OPDRACHT 1:
Beantwoord deze vragen over de tekst over de map met liefdesgedichten:
(a) Binnen hoeveel dagen na betekening moet [A] de map volgens de vordering van [B] teruggeven?
(b) In welke periode maakte Benschop volgens de tekst een heldere indruk?
(c) Op welke datum gaf de voorzieningenrechter het vonnis waarop [B] de map aan [A] afgaf?
OPDRACHT 2:
Geef het vervolg van de tekst over de map met liefdesgedichten, te beginnen na de laatste zin.

Verjaring speelt in deze zaak geen rol, aangezien hier niet een rechtsvordering van [B] jegens [A] in het geding is en bovendien de licentieovereenkomst tussen [B] en Benschop het karakter van een duurovereenkomst heeft.

Van enig wilsgebrek aan de zijde van Benschop is geen sprake geweest, laat staan van een voor [B] kenbaar wilsgebrek. Benschop maakte in de periode 2001-2002 een heldere indruk. Daarom gaat ook een beroep op misbruik van omstandigheden niet op. Van een geestesstoornis was in 2001 evenmin sprake. De vorderingen van [A] dienen dan ook te worden afgewezen.

in reconventie

3.3. De vordering van [B] strekt ertoe dat de rechtbank bij vonnis, uitvoerbaar bij voorraad, [A] zal veroordelen om binnen zeven dagen na betekening van dit vonnis aan de raadsman van [B] te retourneren de originele map met liefdesgedichten zoals deze door [B] op grond van het vonnis van 23 juni 2006 van de voorzieningenrechter aan [A] is afgegeven, met veroordeling van [A] in de proceskosten ex artikel 1019h Rv .

3.3.1. Aan de vordering heeft [B] ten grondslag gelegd dat het, indien de vorderingen in conventie worden afgewezen, ervoor moet worden gehouden dat geen grond bestond voor de vordering in kort geding tot afgifte van de door Benschop aan [B] ter beschikking gestelde map met liefdesgedichten, zodat deze aan [B] moet worden teruggegeven.

AANGELEVERDE GEGEVENS:
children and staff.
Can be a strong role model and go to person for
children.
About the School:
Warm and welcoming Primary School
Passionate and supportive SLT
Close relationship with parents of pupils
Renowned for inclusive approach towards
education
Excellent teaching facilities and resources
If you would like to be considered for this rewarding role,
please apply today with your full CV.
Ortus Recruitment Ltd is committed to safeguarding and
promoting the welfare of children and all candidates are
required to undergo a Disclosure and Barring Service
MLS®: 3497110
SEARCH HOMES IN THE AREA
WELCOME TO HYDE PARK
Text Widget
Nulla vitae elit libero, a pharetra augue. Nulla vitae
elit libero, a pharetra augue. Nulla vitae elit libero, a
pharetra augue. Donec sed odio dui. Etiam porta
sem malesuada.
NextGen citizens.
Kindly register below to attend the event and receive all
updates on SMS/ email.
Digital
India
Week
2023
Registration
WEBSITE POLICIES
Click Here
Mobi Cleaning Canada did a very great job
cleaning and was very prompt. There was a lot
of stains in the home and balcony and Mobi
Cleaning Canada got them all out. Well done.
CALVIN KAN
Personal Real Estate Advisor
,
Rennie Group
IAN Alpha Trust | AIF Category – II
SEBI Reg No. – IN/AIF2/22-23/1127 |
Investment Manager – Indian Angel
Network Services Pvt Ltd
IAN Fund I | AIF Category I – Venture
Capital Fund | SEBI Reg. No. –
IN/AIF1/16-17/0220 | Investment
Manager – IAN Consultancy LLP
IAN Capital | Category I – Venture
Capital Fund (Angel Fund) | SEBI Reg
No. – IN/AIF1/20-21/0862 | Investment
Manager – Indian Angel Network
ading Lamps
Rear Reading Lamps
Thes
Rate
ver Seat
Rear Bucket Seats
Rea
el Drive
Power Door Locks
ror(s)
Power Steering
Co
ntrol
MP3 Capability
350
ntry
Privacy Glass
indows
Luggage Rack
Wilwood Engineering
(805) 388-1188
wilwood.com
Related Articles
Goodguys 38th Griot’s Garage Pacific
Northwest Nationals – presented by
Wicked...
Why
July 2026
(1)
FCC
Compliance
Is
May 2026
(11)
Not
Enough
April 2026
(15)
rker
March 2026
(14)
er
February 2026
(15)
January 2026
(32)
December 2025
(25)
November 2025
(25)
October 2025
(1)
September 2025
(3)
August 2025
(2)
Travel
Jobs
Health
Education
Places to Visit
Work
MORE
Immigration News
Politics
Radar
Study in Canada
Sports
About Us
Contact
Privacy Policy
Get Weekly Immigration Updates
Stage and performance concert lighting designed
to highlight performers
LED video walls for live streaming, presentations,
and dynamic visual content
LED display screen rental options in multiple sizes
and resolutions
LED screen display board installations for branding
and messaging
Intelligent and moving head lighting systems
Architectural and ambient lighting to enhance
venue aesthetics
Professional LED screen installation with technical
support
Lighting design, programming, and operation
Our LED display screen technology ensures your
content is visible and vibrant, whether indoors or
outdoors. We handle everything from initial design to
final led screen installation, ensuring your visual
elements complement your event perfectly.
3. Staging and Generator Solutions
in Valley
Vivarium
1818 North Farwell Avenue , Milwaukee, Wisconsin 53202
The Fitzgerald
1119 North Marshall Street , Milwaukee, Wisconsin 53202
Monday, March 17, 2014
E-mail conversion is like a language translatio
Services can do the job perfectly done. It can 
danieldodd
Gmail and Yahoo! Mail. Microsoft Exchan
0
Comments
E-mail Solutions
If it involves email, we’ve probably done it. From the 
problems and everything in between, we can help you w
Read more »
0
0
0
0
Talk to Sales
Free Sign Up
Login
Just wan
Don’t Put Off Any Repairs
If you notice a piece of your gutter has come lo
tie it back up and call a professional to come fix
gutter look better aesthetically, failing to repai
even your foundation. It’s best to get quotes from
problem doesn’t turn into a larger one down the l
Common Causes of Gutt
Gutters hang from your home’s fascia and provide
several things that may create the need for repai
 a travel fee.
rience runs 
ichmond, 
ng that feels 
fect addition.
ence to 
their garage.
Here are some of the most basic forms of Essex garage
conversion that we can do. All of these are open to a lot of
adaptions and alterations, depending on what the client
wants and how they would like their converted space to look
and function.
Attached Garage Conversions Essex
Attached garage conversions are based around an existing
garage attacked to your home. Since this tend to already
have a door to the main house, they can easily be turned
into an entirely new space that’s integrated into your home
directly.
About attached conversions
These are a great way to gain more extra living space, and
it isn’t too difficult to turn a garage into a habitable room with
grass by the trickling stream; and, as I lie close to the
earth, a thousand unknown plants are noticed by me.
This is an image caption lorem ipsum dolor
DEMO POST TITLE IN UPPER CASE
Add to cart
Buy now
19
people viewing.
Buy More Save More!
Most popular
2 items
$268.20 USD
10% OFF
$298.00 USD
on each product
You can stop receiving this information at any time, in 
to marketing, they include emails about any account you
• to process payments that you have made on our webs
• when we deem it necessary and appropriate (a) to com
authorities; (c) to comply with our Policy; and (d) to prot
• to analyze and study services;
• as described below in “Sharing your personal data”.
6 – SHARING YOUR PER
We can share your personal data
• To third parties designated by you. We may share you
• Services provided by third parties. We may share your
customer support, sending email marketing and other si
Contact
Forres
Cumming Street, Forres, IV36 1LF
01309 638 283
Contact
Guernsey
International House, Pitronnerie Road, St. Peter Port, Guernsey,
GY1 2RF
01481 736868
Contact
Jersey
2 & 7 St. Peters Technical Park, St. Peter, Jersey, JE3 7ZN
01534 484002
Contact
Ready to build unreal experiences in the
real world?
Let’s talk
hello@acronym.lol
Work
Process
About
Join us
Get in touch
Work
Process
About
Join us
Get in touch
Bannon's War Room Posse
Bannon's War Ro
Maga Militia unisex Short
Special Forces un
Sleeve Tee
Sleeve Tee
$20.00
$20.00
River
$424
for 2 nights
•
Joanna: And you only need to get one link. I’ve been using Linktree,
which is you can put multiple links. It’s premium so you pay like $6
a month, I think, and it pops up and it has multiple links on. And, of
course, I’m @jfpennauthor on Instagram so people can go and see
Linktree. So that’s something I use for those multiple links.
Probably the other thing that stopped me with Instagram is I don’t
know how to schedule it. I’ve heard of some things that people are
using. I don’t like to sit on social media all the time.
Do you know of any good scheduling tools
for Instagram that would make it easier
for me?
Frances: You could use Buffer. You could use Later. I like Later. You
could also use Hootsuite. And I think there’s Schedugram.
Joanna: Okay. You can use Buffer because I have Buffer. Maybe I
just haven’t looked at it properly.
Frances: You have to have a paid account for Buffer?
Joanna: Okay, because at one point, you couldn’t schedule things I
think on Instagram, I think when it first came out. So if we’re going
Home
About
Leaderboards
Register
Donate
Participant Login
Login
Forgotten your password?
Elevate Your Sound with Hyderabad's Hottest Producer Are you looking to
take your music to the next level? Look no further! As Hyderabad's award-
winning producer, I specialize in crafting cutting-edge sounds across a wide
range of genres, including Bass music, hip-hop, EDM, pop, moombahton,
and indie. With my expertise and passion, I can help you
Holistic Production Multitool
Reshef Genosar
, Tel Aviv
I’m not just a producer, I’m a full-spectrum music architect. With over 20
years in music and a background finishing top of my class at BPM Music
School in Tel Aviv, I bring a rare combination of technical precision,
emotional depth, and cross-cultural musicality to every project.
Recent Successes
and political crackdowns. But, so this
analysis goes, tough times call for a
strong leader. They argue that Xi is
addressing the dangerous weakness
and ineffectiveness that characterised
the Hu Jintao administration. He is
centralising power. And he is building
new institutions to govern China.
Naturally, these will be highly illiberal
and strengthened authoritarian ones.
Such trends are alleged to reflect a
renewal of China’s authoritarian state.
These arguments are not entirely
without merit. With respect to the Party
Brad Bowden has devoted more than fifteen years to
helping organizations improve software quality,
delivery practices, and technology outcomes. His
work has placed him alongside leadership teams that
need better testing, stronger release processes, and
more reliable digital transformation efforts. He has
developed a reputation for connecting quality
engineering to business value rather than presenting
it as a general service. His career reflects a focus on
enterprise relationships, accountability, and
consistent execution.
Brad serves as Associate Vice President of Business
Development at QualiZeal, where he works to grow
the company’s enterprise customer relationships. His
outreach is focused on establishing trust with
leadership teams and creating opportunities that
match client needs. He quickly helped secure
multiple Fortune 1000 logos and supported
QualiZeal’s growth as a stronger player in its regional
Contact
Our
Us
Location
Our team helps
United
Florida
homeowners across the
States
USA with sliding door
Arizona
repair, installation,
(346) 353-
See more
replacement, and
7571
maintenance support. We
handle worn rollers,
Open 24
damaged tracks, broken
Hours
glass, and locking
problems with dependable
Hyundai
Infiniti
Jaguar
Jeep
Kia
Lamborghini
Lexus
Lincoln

VERWACHT ANTWOORD 1:
(a) Binnen zeven dagen.
(b) In de periode 2001-2002.
(c) Op 23 juni 2006.

VERWACHT ANTWOORD 2:
3.4. [A] voert verweer.

4. De beoordeling

in conventie

Verjaring

4.1. Voor zover hier van belang bepaalt artikel 3:307 BW dat een rechtsvordering tot nakoming van een verbintenis uit een overeenkomst tot een geven of een doen verjaart door verloop van vijf jaar na de aanvang van de dag, volgende op die waarop de vordering opeisbaar is geworden.

4.1.1. [A] stelt dat “de aanspraken van [B]” (blz 11 dagvaarding) zijn verjaard c.q. dat “[h]et (vorderings)recht te produceren” (conclusie van repliek blz 12) van [B] is verjaard.

4.1.2. Naar het oordeel van de rechtbank miskent [A] dat niet “aanspraken” of (vorderings)rechten (in zijn algemeenheid) verjaren, dat is een te breed begrip, maar (slechts) rechtsvorderingen. In het onderhavige geval heeft [B] echter geen rechtsvordering ingesteld, maar doet zich de spiegelbeeldige situatie voor: [B] voert verweer tegen een door [A] ingestelde vordering. Het recht om verweer te voeren tegen rechtsvorderingen verjaart echter niet. Het beroep op verjaring faalt derhalve.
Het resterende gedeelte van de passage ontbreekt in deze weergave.